Excerpted passage.
■ ■ ■ ■
Enciphering Matrices

Suppose we have an $N$-letter alphabet and want to send digraphs as our message units. As we have seen here, we can let each digraph correspond to an integer considered modulo $N^2$, i.e. to an element of $\mathbb{Z}/N^2\mathbb{Z}$. An alternate possibility is to let each digraph correspond to a vector $\begin{pmatrix}
x\\
y
\end{pmatrix}$ with $x,y\in\mathbb{Z}/N\mathbb{Z}$. For example, if we are using the 26-letter alphabet A- Z with numerical equivalents 0-25, respectively, then the digraph NO corresponds to the vector $\begin{pmatrix}
13\\
14
\end{pmatrix}$. We consider the $xy$-plane as the finite lattice $\mathbb{Z}/N\mathbb{Z}\times\mathbb{Z}/N\mathbb{Z}=(\mathbb{Z}/N\mathbb{Z})^2$.
■ ■ ■ ■
Exercises.
**a.** Using the enciphering matrices passage, mark each statement (i), (ii), (iii) yes or no, and quote the exact words that decide it. (i) The message units to be sent are trigraphs. (ii) In the 26-letter alphabet example, the letter A has the numerical equivalent 1. (iii) A digraph can be made to correspond to an integer considered modulo some number.
**b.** Answer each question from the enciphering matrices passage.
(i) What kind of message unit is to be sent?
(ii) What numerical equivalents are given to the letters A through Z in the example?
(iii) Which digraph is shown corresponding to a vector?
Rely only on the enciphering matrices passage, not on the listing.

Data provided.
■ ■ ■ ■
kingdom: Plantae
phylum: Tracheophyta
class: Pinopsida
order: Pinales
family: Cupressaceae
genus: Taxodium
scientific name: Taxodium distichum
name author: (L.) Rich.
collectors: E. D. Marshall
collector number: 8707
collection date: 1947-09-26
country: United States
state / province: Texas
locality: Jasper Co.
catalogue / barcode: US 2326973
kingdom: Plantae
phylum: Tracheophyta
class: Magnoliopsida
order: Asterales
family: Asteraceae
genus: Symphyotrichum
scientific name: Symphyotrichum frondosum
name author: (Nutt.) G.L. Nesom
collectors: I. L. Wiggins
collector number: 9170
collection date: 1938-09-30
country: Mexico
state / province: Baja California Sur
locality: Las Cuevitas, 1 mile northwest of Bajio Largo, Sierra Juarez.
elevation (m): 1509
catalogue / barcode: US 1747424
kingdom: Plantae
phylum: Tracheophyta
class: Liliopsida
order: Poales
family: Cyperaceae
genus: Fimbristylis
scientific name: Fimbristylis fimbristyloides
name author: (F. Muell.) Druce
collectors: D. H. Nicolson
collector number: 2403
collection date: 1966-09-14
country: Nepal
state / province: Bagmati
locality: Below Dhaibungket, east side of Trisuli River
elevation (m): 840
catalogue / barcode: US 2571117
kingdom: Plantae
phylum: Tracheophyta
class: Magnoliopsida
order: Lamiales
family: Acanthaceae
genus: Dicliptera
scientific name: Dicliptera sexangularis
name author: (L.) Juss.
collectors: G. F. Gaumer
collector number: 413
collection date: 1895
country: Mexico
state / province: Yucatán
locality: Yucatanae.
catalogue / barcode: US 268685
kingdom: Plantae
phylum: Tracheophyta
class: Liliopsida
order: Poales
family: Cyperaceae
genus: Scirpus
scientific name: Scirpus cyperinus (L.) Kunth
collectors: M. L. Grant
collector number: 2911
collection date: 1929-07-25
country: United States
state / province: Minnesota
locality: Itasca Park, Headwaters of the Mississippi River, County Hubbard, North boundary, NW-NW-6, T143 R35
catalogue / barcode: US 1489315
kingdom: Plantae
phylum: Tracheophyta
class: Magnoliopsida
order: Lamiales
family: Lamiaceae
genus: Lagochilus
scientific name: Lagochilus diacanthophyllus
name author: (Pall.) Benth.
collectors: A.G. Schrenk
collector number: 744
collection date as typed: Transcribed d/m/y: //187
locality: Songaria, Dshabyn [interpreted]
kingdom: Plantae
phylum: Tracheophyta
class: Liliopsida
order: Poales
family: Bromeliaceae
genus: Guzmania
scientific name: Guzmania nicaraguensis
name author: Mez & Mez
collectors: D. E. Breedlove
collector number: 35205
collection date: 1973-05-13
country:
■ ■ ■ ■
Results by task.
**a.**
(i) No: "want to send digraphs as our message units"
(ii) No: "A- Z with numerical equivalents 0-25, respectively"
(iii) Yes: "we can let each digraph correspond to an integer considered modulo"

**b.**
(i) Digraphs
(ii) 0 through 25, respectively
(iii) NO